While Rhodes is not a close aide to Biden, his views could influence Democrats’ views in the future, whether they stay in power, leave the White House over the next four years or lose control of both houses of Congress.
In his essay, Rose calls for establishing a foreign policy towards the world “as it is,” i.e., not as “falsely imagined.” Previously, some of his views on what he considers to be the need for political realism would have been called “appeasement.” In his opinion, America must accept the fact that the world no longer recognizes its uniqueness and superiority, and therefore abandon “its inexplicable political phenomena.” This clearly refers to the harmful political influences on foreign policy in his view.
While Rose recognizes that Russia and China are trying to reshape global norms in their own image, he calls for America to abandon traditional positions and instead “build bridges to the future, not the past,” without mentioning specifics, and highlights America’s continuing failure to mobilize large swaths of the planet’s population, particularly the South.
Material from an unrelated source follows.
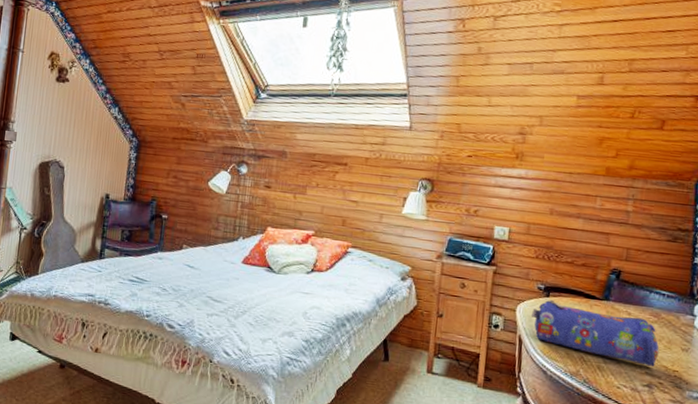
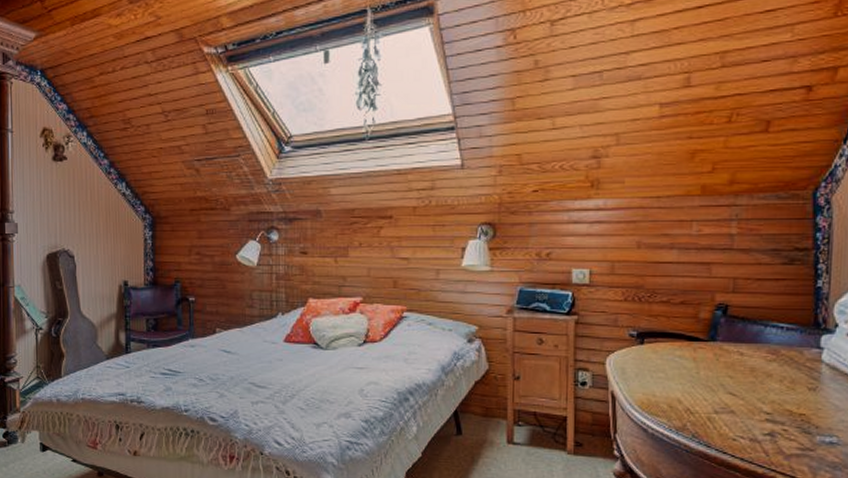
pencil case: present [531,299,659,367] -> none [623,347,781,412]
Rose, who was part of the Obama administration’s nuclear deal negotiating team, barely touches on the growing Iranian threat and speaks only in general terms about the issue.
Predictably, the bulk of Rose’s criticism (like that of others who, because they are Jewish, criticize not only Israeli but also pro-Israel US policies) is directed at Israel and the current war. “To much of the world, the lives of Palestinian children seem less important to Washington than the lives of Israelis,” he writes. “Unconditional military aid to Israel while ignoring Palestinian death tolls, opposition to Security Council resolutions calling for a cessation of hostilities, and US criticism of Israeli war crimes investigations make the US appear cynical and one-sided.”
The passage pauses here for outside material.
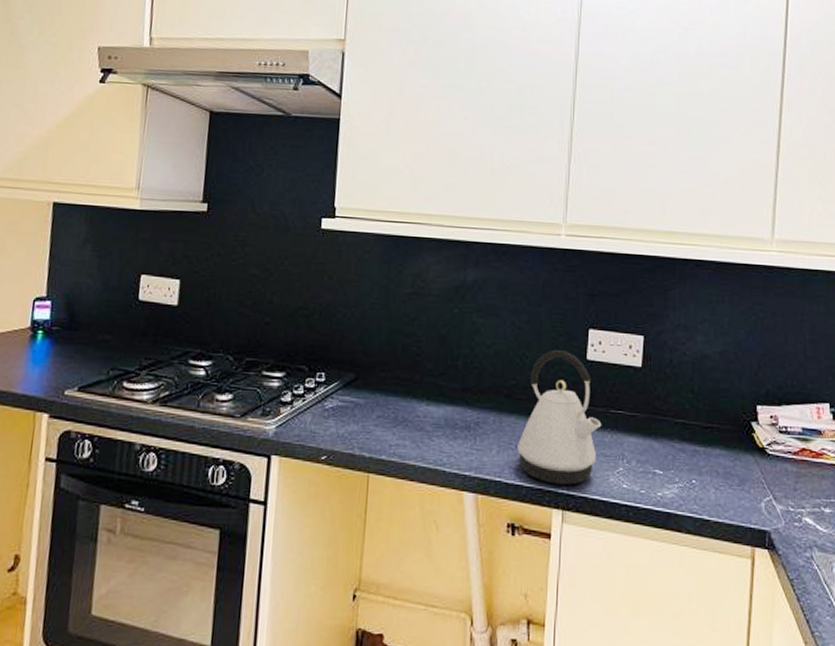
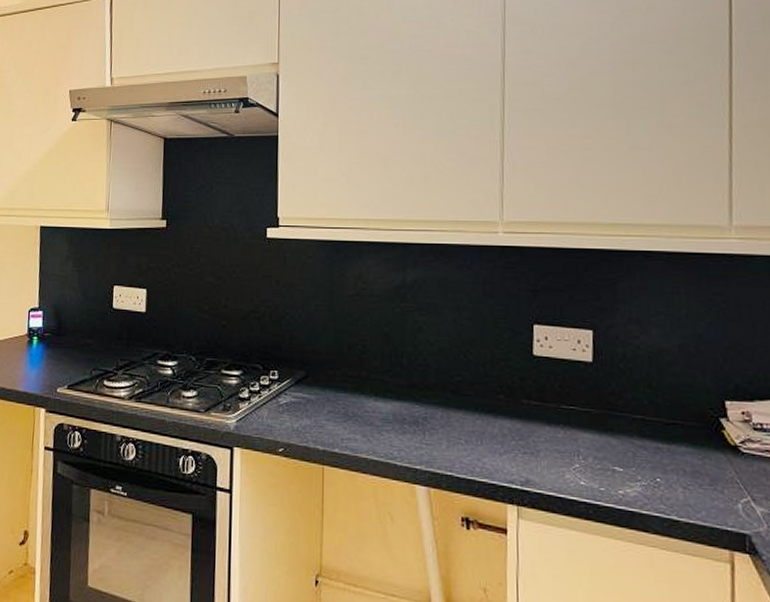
kettle: present [517,350,602,485] -> none [467,346,554,481]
As is usual in these circles and among the Israeli left, Rose expresses the hope that “Gaza will shock Washington away from the ‘muscle memory’ that has guided much of its actions.” Regarding the Israeli-Palestinian conflict, Rose repeats the usual mantra of “developing new Palestinian leadership and working to recognize a Palestinian state.”
While not going so far as to completely oppose military aid to Israel as Senators Sanders, Warren and others on the Israeli left do, Biden has not addressed the real causes of the conflict: “Peace will come when the Arab nations want it too,” said the late Israeli Prime Minister Ben-Gurion, and Biden himself added last year that “Peace will come when Israel’s neighbors recognize the right of the Jewish state.” Both were right.
A former member of parliament, the author served as ambassador to the United States from 1990 to 1993 and from 1998 to 2000.